+++ 给定文本
Hard

题目描述

给你一个有效的布尔表达式字符串 expression,该字符串由字符 '1''0''&'(按位AND运算符)、'|'(按位OR运算符)、'('')' 组成。

  • 例如,"()1|1""(1)&()" 是无效的,而 "1""(((1))|(0))""1|(0&(1))" 是有效的表达式。

返回改变表达式最终值的最小开销。

  • 例如,如果 expression = "1|1|(0&0)&1",其值为 1|1|(0&0)&1 = 1|1|0&1 = 1|0&1 = 1&1 = 1。我们希望应用操作使新表达式求值为 0。

改变表达式最终值的开销是对表达式执行的操作次数。操作类型如下:

  • '1' 变为 '0'
  • '0' 变为 '1'
  • '&' 变为 '|'
  • '|' 变为 '&'

注意:在计算顺序中,'&' 不比 '|' 优先。首先计算括号,然后按从左到右的顺序。

示例 1:

输入:expression = "1&(0|1)"
输出:1
解释:我们可以通过使用 1 次操作将 '|' 改为 '&',将 "1&(0|1)" 变为 "1&(0&1)"。
新表达式求值为 0。

示例 2:

输入:expression = "(0&0)&(0&0&0)"
输出:3
解释:我们可以使用 3 次操作将 "(0&0)&(0&0&0)" 变为 "(0|1)|(0&0&0)"。
新表达式求值为 1。

示例 3:

输入:expression = "(0|(1|0&1))"
输出:1
解释:我们可以使用 1 次操作将 "(0|(1|0&1))" 变为 "(0|(0|0&1))"。
新表达式求值为 0。

约束:

  • 1 <= expression.length <= 10^5
  • expression 只包含 '1''0''&''|''('')'
  • 所有括号都正确匹配
  • 没有空括号(即:"()" 不是 expression 的子字符串)

解题思路

这是一个动态规划问题,需要使用栈来处理表达式的计算和状态维护。

核心思路:

对于任何子表达式,我们需要维护两个信息:

  • 将当前值变为0的最小开销
  • 将当前值变为1的最小开销

我们使用栈来模拟表达式的计算过程,栈中存储 [当前值, 变为0的开销, 变为1的开销]

状态转移:

  1. 数字处理

    • 遇到 ‘0’:当前值=0,变为0开销=0,变为1开销=1
    • 遇到 ‘1’:当前值=1,变为0开销=1,变为1开销=0
  2. 运算符处理: 对于 ‘&’ 运算:

    • 结果为0的开销:min(左边变0, 右边变0)
    • 结果为1的开销:左边变1 + 右边变1
    • 如果原运算符是 ‘|’,需要+1(改变运算符的开销)

    对于 ‘|’ 运算:

    • 结果为0的开销:左边变0 + 右边变0
    • 结果为1的开销:min(左边变1, 右边变1)
    • 如果原运算符是 ‘&’,需要+1
  3. 括号处理

    • ‘(’:压入栈作为分隔符
    • ‘)’:弹出直到遇到 ‘(’,处理括号内的表达式

算法流程:

  1. 遍历表达式字符
  2. 数字直接压栈
  3. 运算符压栈
  4. 遇到 ‘)’ 时处理括号内的完整表达式
  5. 最终栈顶元素包含整个表达式的状态信息

最后返回将最终结果翻转所需的最小开销。
++++++
+++ 给定条目
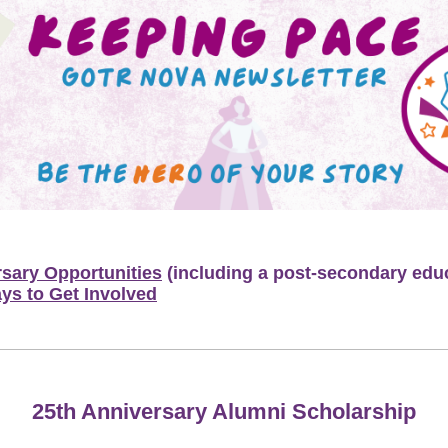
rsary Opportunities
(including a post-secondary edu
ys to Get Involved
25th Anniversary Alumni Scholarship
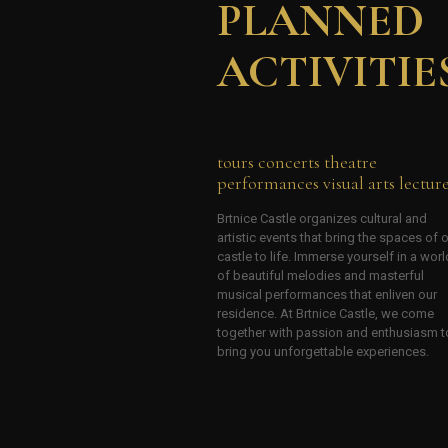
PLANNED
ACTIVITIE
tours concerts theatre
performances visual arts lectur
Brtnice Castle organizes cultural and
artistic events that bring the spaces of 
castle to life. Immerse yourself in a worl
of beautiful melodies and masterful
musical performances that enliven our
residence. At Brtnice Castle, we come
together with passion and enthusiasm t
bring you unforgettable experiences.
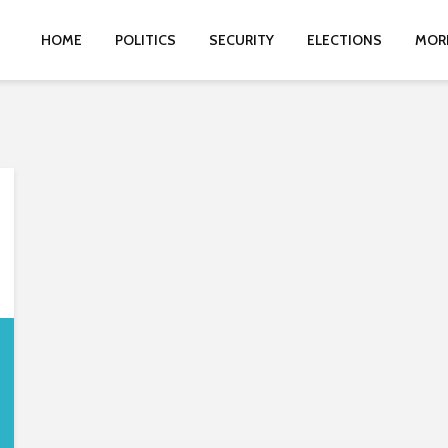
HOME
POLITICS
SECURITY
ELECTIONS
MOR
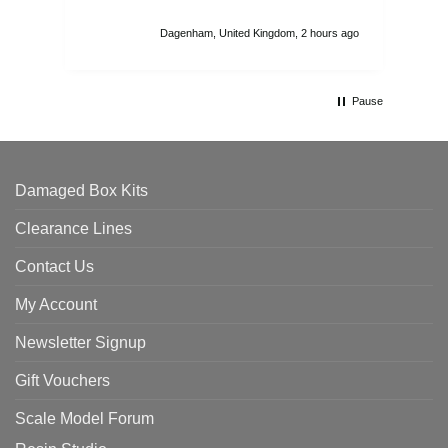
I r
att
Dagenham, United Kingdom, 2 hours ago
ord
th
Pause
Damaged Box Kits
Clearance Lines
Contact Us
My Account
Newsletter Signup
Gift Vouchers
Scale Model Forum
++++++
+++ 给定条目
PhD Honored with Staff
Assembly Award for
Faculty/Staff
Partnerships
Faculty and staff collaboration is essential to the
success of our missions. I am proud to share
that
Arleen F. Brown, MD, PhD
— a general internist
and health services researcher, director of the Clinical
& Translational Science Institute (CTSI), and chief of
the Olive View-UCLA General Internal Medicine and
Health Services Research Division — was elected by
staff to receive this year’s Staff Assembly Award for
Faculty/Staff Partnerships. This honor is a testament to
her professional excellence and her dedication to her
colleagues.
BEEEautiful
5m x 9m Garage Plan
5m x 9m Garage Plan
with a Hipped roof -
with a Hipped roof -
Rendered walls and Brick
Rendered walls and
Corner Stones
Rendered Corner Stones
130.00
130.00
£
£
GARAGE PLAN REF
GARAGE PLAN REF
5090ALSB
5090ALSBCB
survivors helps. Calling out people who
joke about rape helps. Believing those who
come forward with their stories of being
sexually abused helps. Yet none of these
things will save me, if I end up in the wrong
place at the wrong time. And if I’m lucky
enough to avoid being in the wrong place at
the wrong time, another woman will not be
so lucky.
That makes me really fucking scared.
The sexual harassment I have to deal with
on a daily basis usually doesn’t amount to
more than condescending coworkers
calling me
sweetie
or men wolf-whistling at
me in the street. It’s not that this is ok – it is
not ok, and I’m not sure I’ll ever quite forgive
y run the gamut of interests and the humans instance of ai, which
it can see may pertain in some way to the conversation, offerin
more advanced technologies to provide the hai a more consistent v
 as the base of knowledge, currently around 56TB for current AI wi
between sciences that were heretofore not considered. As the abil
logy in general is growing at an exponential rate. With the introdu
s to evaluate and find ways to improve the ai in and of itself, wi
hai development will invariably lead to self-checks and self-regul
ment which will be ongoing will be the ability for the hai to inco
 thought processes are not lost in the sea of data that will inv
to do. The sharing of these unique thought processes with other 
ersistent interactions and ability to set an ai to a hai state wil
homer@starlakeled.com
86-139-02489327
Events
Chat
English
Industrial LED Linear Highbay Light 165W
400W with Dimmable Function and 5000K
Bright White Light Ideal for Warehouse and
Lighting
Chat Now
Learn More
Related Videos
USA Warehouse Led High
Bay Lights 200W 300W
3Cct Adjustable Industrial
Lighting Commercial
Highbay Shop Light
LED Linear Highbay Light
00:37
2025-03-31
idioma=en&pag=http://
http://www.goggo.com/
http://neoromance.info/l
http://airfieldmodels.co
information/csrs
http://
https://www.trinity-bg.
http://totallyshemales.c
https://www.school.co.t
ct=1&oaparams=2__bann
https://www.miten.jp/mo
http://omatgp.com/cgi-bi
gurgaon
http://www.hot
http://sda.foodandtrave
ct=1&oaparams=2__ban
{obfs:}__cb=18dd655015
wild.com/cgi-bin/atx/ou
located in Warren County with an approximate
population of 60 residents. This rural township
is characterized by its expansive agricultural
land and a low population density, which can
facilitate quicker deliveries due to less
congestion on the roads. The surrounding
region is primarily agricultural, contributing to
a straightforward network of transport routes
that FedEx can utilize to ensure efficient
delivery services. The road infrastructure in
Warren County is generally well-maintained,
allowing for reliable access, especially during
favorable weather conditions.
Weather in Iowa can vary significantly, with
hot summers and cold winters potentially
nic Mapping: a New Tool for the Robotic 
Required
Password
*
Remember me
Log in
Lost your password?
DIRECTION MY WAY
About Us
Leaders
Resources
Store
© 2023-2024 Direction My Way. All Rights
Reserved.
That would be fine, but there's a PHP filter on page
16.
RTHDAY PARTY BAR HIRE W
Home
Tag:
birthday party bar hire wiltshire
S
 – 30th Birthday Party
++++++
+++ 给定条目
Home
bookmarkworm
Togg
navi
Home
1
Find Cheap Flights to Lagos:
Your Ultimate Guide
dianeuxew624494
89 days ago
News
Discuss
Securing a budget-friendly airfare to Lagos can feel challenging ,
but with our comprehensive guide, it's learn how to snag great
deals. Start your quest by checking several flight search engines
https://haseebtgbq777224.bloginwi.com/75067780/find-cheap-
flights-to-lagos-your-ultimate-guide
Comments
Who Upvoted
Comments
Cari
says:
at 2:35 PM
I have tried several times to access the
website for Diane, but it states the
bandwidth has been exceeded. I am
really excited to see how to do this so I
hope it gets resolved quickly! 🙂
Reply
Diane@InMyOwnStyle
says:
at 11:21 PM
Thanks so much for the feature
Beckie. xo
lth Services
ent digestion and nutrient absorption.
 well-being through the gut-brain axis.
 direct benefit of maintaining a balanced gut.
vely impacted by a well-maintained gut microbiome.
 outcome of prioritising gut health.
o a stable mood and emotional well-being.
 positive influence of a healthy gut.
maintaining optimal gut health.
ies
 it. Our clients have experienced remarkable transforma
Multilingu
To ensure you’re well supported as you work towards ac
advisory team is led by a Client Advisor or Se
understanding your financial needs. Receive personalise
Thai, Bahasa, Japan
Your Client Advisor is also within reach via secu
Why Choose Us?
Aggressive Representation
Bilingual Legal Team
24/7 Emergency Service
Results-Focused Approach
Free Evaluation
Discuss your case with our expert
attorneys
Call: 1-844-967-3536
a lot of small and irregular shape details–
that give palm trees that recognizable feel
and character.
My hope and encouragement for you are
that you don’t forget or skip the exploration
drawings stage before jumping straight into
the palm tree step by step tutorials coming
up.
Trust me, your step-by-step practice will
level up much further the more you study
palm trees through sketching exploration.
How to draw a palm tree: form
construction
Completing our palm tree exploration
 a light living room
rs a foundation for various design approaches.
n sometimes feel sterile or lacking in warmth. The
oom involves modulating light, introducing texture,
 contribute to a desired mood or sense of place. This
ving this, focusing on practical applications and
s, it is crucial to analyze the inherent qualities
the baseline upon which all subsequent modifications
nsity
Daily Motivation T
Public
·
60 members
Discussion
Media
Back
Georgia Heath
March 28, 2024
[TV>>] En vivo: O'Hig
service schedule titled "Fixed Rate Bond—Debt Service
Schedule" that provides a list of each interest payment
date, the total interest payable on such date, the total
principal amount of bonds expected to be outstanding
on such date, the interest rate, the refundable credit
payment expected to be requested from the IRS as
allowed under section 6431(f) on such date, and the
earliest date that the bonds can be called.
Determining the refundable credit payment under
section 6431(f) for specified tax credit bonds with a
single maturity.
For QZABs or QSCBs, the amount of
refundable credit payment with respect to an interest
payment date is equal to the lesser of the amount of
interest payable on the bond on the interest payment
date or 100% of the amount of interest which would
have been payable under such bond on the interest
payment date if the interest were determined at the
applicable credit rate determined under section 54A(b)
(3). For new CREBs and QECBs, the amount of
++++++
## 完成下列任务
(1) 按照给定文本的解题思路,栈中存储的是哪三项信息?
(2) 请在条目中找到以含有“rsary Opportunities”的那一行开头、以含有“25th Anniversary Alumni Scholarship”的那一行结尾的部分,将其逐字复制出来,首尾两行都包括在内。

## 参考答案
(1) 当前值、变为0的开销、变为1的开销。

(2)
rsary Opportunities
(including a post-secondary edu
ys to Get Involved
25th Anniversary Alumni Scholarship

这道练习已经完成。